A Midyear Economic Review: A Mixed Outlook
The U. S. economy continues to expand at what has become a now familiar slow steady rate. This performance, however, is subject to a number of different and often contradictory interpretations. At the national level, the Obama administration has cited as its major accomplishment the seven-year expansion after the 2007-2009 recession and the recovery from the 2008 financial crisis along with the decline in unemployment from 10 percent in 2009 to its current level below 5 percent. During this period, the U. S. economy has weathered a number of challenges to remain among the strongest in the world. Good luck played a role as well with the fall in energy prices resulting from the fracking revolution that occurred without the support of the administration.
These achievements have not convinced some Republican and Democratic critics that all is well. Clearly the end of the financial panic and the resulting expansion has been welcome, but the recovery has been feeble by historical standards. The growth rate of GDP the last 7 years has been unusually slow in comparison to other postwar recoveries, hovering around 2 percent per year. By comparison, the yearly growth rates after the recessions of the early 1980s and 1990 were often well above 4 percent. This has resulted in slow wage growth and an actual decline in median real household income this century.
One explanation of the recent weakness suggests that the disruptions associated with the financial crisis were especially severe thus leading to an anemic recovery. Conservatives argue that this was exacerbated by the uncertainties created by the advent of Obama Care and a more restrictive regulatory regime.
Some analysts are even more pessimistic, suggesting that the recent economic performance is not an aberration, but a kind of new normal characterized by the term secular stagnation. They suggest that the century of unusually strong growth during the 100 years from the late 19th to the late 20th Century (characterized by 3 percent growth) is not likely to be repeated in the future.
Secular stagnationists assert that innovations that spurred development in this period such as electrification, automobiles, airplanes, telephones, radio, television, motion pictures and public health advances are not matched by current innovations in computers, communications, and health care. Optimists counter with predictions of a resurgence of growth from unexpected advances in artificial intelligence and other unexploited technologies.
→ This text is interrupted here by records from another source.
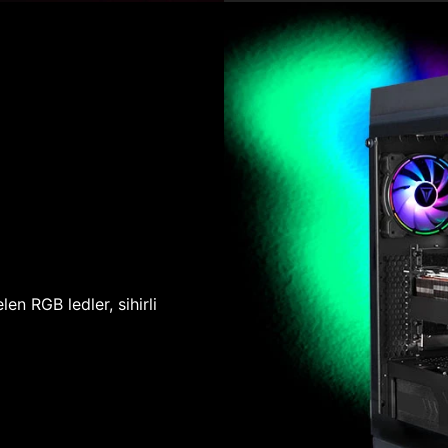
len RGB ledler, sihirli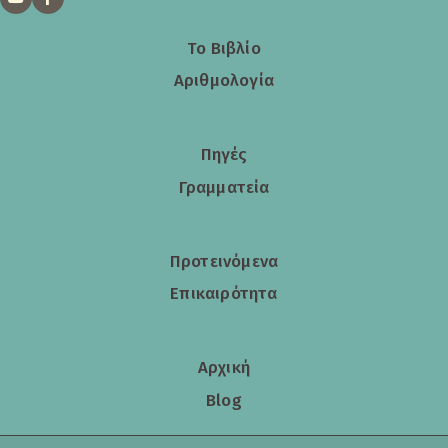
Το Βιβλίο
Αριθμολογία
Πηγές
Γραμματεία
Προτεινόμενα
Επικαιρότητα
Αρχική
Blog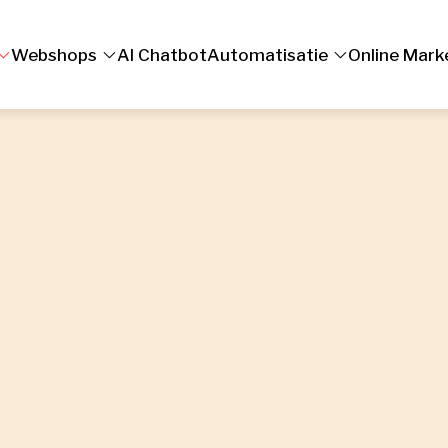
Webshops
AI Chatbot
Automatisatie
Online Mark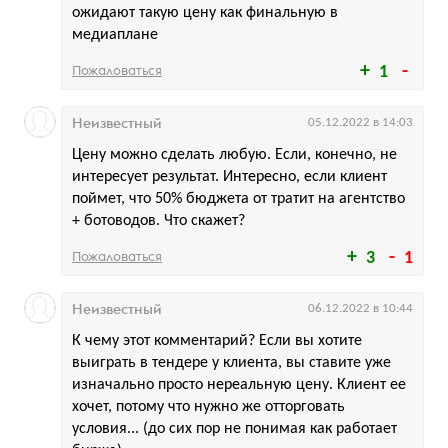
ожидают такую цену как финальную в
медиаплане
Пожаловаться
1
Неизвестный
05.12.2022 в 14:03
Цену можно сделать любую. Если, конечно, не
интересует результат. Интересно, если клиент
поймет, что 50% бюджета от тратит на агентство
+ ботоводов. Что скажет?
Пожаловаться
3
1
Неизвестный
06.12.2022 в 10:44
К чему этот комментарий? Если вы хотите
выиграть в тендере у клиента, вы ставите уже
изначально просто нереальную цену. Клиент ее
хочет, потому что нужно же отторговать
условия... (до сих пор не понимая как работает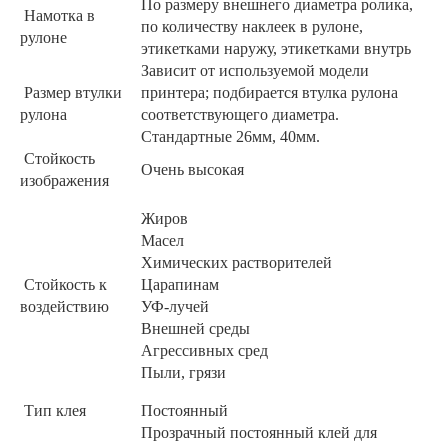
По размеру внешнего диаметра ролика,
Намотка в
по количеству наклеек в рулоне,
рулоне
этикетками наружу, этикетками внутрь
Зависит от используемой модели
Размер втулки
принтера; подбирается втулка рулона
рулона
соответствующего диаметра.
Стандартные 26мм, 40мм.
Стойкость
Очень высокая
изображения
Жиров
Масел
Химических растворителей
Стойкость к
Царапинам
воздействию
УФ-лучей
Внешней среды
Агрессивных сред
Пыли, грязи
Тип клея
Постоянный
Прозрачный постоянный клей для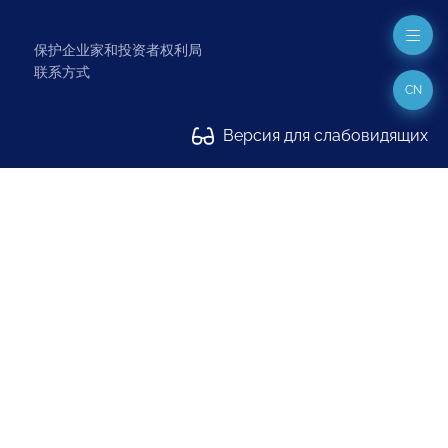
保护企业家和投资者权利局
联系方式
CN
Версия для слабовидящих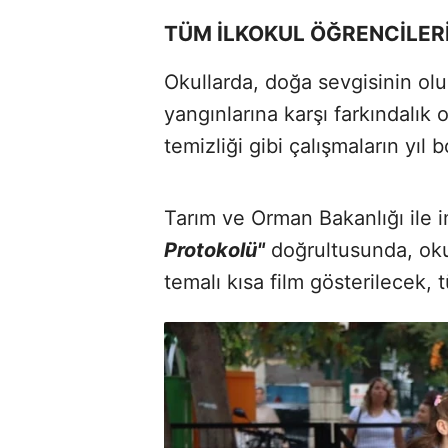
TÜM İLKOKUL ÖĞRENCİLER
Okullarda, doğa sevgisinin ol
yangınlarına karşı farkındalık 
temizliği gibi çalışmaların yı
Tarım ve Orman Bakanlığı ile
Protokolü"
doğrultusunda, oku
temalı kısa film gösterilecek, 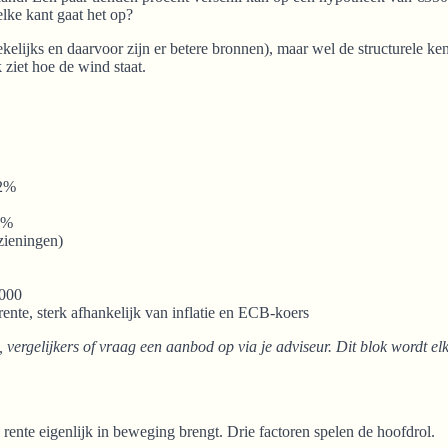
elke kant gaat het op?
kelijks en daarvoor zijn er betere bronnen), maar wel de structurele kenn
 ziet hoe de wind staat.
 2%
,5%
zieningen)
.000
nte, sterk afhankelijk van inflatie en ECB-koers
vergelijkers of vraag een aanbod op via je adviseur. Dit blok wordt el
 rente eigenlijk in beweging brengt. Drie factoren spelen de hoofdrol.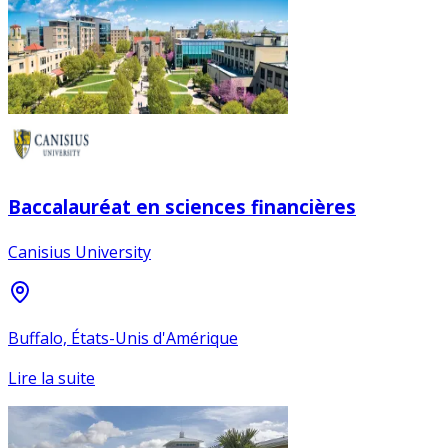
Baccalauréat en sciences financières
Canisius University
Buffalo, États-Unis d'Amérique
Lire la suite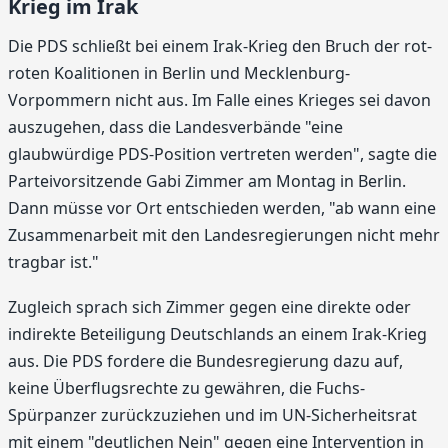
Krieg im Irak
Die PDS schließt bei einem Irak-Krieg den Bruch der rot-
roten Koalitionen in Berlin und Mecklenburg-
Vorpommern nicht aus. Im Falle eines Krieges sei davon
auszugehen, dass die Landesverbände "eine
glaubwürdige PDS-Position vertreten werden", sagte die
Parteivorsitzende Gabi Zimmer am Montag in Berlin.
Dann müsse vor Ort entschieden werden, "ab wann eine
Zusammenarbeit mit den Landesregierungen nicht mehr
tragbar ist."
Zugleich sprach sich Zimmer gegen eine direkte oder
indirekte Beteiligung Deutschlands an einem Irak-Krieg
aus. Die PDS fordere die Bundesregierung dazu auf,
keine Überflugsrechte zu gewähren, die Fuchs-
Spürpanzer zurückzuziehen und im UN-Sicherheitsrat
mit einem "deutlichen Nein" gegen eine Intervention in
Slow growth is not the only concern of critics, especially those on the left. Increasing economic inequality has become a major theme that dominated much of the Democratic primary campaign. In some ways, this is odd since Hillary Clinton's campaign is sometimes characterized as an Obama third term even though the Obama administration presided over marked increases in measured inequality (that also occurred during the two terms of Bill Clinton). The Obama years may well close with the largest percentage increase of stock prices on record. The problem that must be faced in the future is that policies that attempt to reduce inequality such as more progressive taxation, more government spending and more intrusive regulation may work against stronger overall growth. Reducing inequality is not costless.
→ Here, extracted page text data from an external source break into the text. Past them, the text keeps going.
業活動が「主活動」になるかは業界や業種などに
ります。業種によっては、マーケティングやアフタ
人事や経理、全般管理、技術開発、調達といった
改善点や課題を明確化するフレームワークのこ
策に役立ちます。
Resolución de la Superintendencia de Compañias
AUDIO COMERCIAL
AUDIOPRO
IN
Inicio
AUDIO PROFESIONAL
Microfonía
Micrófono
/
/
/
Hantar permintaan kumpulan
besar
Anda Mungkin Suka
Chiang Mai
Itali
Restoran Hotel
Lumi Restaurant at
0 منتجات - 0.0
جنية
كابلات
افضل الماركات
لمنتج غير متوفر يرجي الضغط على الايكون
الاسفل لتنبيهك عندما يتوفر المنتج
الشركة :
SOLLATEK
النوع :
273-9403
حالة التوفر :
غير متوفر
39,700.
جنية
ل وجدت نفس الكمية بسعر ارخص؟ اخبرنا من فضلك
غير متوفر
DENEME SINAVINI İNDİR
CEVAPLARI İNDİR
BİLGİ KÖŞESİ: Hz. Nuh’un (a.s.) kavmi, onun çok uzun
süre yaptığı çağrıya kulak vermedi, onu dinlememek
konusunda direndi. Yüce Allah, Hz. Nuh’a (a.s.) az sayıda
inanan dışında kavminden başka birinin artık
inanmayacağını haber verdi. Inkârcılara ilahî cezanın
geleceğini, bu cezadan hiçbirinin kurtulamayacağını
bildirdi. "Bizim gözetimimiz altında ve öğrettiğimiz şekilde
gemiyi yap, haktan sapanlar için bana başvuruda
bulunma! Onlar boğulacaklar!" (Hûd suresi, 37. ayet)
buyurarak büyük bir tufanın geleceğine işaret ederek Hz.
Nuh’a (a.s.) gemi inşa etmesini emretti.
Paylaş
In summary, the short term picture for the U. S. economy seems to be more of the same-no recession and continued slow growth. Given the turmoil in the world economy, this is not all bad. The performance (if not the structure) of the U. S. economy is still the envy of much of the rest of the world. Not surprisingly, the long run outlook is more clouded. There is no assurance of a return to historic growth rates. Further, the two presidential candidates with their proposed retreat from the world economy are not the source of optimism.